I'd like an exact copy of every line from the start of the entries below through the line containing "Fig. 2 Reviewed", please.

> **Data under study**:
----------
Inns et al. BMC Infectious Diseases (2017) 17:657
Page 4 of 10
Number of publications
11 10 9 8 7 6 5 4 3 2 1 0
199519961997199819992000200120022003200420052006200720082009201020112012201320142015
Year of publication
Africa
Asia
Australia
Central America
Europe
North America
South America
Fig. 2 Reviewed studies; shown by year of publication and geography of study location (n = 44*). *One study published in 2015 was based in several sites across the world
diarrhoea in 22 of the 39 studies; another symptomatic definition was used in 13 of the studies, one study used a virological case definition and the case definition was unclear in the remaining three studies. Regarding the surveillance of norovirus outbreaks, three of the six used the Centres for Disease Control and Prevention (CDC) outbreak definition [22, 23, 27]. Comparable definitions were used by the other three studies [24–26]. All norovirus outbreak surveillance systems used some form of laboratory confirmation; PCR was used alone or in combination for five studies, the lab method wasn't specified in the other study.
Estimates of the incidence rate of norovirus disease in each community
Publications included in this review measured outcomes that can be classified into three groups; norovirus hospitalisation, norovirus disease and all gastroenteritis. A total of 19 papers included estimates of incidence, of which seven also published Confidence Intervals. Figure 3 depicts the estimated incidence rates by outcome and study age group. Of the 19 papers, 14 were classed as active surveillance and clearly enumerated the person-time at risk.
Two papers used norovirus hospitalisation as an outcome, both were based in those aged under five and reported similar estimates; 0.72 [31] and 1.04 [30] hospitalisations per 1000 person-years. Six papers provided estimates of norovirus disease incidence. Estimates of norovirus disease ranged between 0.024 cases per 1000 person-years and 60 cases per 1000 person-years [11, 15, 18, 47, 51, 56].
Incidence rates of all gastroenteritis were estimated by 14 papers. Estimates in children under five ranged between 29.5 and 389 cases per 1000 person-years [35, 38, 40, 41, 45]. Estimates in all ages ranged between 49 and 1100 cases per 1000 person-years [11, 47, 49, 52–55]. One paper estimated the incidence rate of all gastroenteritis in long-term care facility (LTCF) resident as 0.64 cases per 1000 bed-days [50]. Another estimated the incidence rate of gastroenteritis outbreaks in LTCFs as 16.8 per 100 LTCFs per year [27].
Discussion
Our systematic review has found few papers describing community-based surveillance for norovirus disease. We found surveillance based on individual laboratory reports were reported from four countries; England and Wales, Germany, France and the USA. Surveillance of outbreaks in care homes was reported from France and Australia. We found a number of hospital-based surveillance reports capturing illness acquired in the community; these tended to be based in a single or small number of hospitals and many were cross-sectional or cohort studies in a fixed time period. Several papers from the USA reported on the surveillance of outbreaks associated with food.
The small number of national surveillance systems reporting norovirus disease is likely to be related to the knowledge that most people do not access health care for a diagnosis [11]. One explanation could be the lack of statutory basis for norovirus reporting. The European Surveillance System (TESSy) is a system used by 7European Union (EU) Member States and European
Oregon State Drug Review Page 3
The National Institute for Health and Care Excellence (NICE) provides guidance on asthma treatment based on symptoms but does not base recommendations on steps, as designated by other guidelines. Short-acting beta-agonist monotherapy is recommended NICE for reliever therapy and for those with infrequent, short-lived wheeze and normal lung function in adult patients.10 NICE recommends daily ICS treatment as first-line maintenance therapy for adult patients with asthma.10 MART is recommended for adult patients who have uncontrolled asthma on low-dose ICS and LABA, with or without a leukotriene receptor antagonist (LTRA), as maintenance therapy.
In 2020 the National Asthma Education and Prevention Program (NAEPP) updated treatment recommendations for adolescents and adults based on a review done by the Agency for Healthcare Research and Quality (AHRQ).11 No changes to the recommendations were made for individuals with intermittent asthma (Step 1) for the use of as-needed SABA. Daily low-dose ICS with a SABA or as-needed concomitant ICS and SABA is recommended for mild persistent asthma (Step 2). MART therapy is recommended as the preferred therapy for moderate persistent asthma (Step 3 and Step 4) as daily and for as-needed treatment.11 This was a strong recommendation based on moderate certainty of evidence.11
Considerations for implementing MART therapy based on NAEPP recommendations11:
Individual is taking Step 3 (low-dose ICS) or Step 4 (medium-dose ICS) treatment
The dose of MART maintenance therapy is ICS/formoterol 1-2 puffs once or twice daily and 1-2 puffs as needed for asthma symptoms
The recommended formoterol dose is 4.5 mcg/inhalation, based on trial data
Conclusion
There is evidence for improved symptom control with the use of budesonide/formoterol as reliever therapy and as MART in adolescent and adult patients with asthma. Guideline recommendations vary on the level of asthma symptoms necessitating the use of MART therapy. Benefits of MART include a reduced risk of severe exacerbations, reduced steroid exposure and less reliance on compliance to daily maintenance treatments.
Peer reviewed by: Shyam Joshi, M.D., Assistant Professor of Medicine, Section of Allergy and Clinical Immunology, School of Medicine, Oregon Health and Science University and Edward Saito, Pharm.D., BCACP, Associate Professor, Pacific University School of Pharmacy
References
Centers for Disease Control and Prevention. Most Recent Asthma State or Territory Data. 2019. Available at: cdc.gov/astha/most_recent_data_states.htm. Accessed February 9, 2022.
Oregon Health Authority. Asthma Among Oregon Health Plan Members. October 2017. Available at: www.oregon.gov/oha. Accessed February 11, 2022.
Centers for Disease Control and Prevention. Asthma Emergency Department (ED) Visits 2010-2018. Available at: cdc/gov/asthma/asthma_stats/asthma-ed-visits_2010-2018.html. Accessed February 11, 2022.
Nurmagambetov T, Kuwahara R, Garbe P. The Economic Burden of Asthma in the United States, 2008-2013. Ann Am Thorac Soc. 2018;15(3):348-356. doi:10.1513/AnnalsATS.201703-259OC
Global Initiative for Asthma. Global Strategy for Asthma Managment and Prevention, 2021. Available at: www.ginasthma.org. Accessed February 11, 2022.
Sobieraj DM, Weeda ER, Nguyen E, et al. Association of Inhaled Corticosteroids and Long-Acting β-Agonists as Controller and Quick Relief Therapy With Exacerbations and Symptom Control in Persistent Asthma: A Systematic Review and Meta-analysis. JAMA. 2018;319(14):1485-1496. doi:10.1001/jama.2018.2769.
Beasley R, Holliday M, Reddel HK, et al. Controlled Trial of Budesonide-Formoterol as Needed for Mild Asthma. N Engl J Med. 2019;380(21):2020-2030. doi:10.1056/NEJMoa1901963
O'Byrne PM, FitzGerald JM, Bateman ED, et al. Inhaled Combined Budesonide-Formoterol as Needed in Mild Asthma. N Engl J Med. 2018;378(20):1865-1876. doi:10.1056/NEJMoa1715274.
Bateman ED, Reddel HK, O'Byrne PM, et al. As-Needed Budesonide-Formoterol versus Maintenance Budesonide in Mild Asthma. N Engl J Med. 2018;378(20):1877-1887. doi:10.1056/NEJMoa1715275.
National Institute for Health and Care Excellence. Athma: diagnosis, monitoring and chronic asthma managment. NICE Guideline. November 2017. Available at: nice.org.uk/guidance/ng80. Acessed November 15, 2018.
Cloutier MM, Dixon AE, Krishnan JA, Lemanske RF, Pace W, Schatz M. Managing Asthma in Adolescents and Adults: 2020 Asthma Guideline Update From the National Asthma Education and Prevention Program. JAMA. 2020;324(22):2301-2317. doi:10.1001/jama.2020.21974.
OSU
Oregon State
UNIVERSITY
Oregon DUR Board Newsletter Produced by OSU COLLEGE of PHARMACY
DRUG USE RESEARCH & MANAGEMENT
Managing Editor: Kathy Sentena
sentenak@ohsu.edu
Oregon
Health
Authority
----------
> **Your solution**:
Inns et al. BMC Infectious Diseases (2017) 17:657
Page 4 of 10
Number of publications
11 10 9 8 7 6 5 4 3 2 1 0
199519961997199819992000200120022003200420052006200720082009201020112012201320142015
Year of publication
Africa
Asia
Australia
Central America
Europe
North America
South America
Fig. 2 Reviewed studies; shown by year of publication and geography of study location (n = 44*). *One study published in 2015 was based in several sites across the world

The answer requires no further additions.